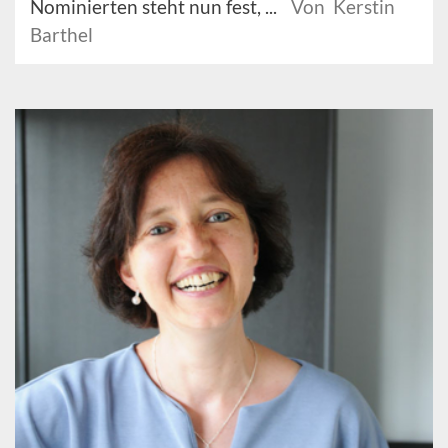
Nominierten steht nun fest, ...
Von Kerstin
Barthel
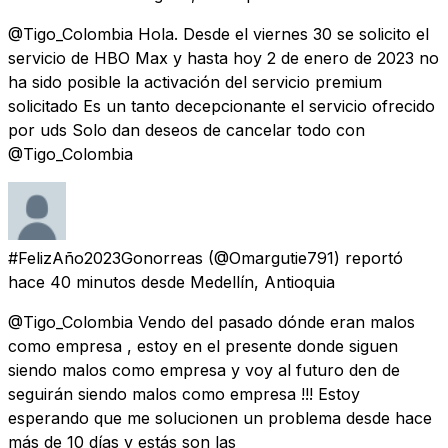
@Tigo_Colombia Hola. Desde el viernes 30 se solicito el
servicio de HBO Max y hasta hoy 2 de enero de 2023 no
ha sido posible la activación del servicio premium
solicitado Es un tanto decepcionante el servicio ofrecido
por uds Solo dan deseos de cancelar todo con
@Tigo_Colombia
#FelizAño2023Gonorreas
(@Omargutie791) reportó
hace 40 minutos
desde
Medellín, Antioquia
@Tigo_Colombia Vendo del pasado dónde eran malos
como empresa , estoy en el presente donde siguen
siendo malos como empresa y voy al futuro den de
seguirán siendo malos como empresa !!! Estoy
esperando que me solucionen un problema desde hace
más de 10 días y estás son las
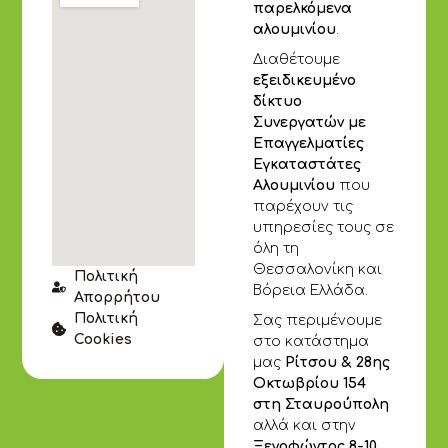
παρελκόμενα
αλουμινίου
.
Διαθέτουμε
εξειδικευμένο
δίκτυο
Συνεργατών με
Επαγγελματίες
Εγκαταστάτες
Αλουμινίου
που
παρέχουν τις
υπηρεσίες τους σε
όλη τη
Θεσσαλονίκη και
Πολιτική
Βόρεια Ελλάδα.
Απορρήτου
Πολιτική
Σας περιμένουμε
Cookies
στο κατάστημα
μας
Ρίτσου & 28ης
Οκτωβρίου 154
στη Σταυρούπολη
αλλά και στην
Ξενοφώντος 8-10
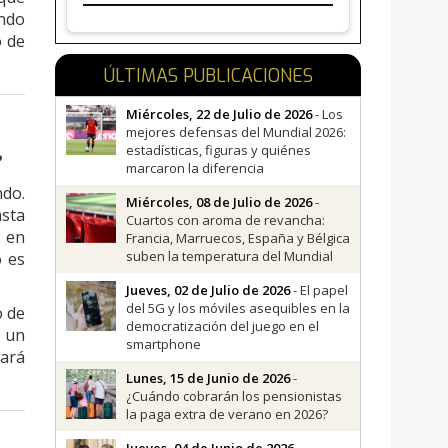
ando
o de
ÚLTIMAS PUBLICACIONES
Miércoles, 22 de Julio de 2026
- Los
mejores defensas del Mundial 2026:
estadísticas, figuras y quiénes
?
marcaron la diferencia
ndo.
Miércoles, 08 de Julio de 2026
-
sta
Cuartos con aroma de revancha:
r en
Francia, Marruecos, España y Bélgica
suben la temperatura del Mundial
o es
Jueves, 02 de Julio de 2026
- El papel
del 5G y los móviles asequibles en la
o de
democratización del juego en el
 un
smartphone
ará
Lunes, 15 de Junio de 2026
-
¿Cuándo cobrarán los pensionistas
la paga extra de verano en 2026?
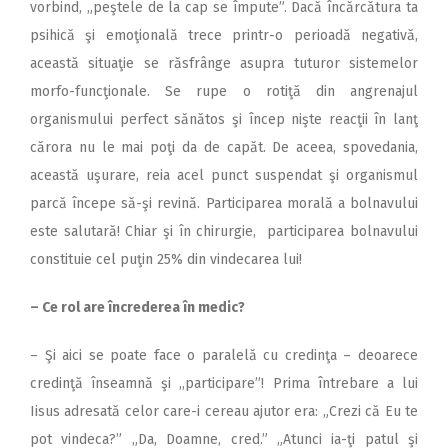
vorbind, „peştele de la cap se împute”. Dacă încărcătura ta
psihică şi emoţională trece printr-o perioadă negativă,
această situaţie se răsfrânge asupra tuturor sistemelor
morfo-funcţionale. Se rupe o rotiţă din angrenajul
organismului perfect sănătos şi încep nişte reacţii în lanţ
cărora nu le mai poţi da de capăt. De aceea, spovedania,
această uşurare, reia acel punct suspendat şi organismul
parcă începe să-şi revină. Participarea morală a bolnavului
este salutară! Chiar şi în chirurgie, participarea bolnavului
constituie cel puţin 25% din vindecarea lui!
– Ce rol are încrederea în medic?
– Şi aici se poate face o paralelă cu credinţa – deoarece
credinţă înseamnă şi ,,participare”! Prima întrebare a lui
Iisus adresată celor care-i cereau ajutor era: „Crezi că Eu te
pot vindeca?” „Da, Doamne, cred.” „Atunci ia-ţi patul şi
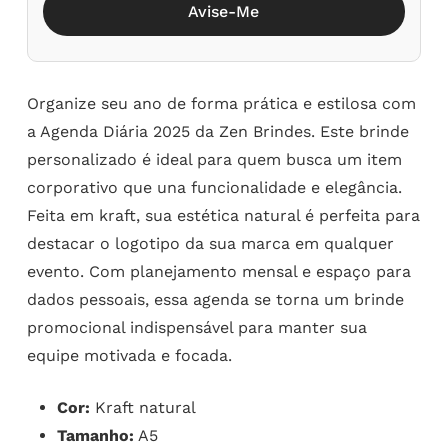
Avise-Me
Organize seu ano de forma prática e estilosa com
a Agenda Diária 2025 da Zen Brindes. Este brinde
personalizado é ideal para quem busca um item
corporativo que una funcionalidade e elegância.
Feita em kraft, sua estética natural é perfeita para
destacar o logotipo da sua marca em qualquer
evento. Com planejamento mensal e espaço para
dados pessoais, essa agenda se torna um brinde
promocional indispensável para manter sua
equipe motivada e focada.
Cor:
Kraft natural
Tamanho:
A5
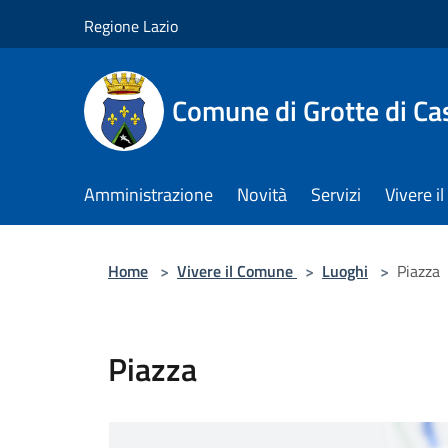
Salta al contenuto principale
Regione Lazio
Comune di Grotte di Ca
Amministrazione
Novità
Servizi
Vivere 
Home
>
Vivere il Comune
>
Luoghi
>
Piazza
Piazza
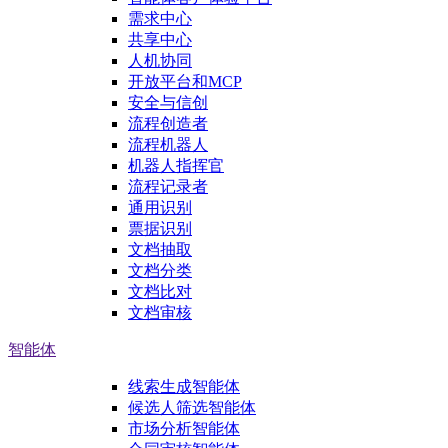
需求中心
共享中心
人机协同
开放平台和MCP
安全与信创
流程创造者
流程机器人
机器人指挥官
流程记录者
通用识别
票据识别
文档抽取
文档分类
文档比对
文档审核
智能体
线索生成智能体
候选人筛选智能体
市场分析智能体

### Exercise directions
Each line in the entries above that includes the string "malos" should be extracted.

### Solution for this problem
@Tigo_Colombia Vendo del pasado dónde eran malos
siendo malos como empresa y voy al futuro den de
seguirán siendo malos como empresa !!! Estoy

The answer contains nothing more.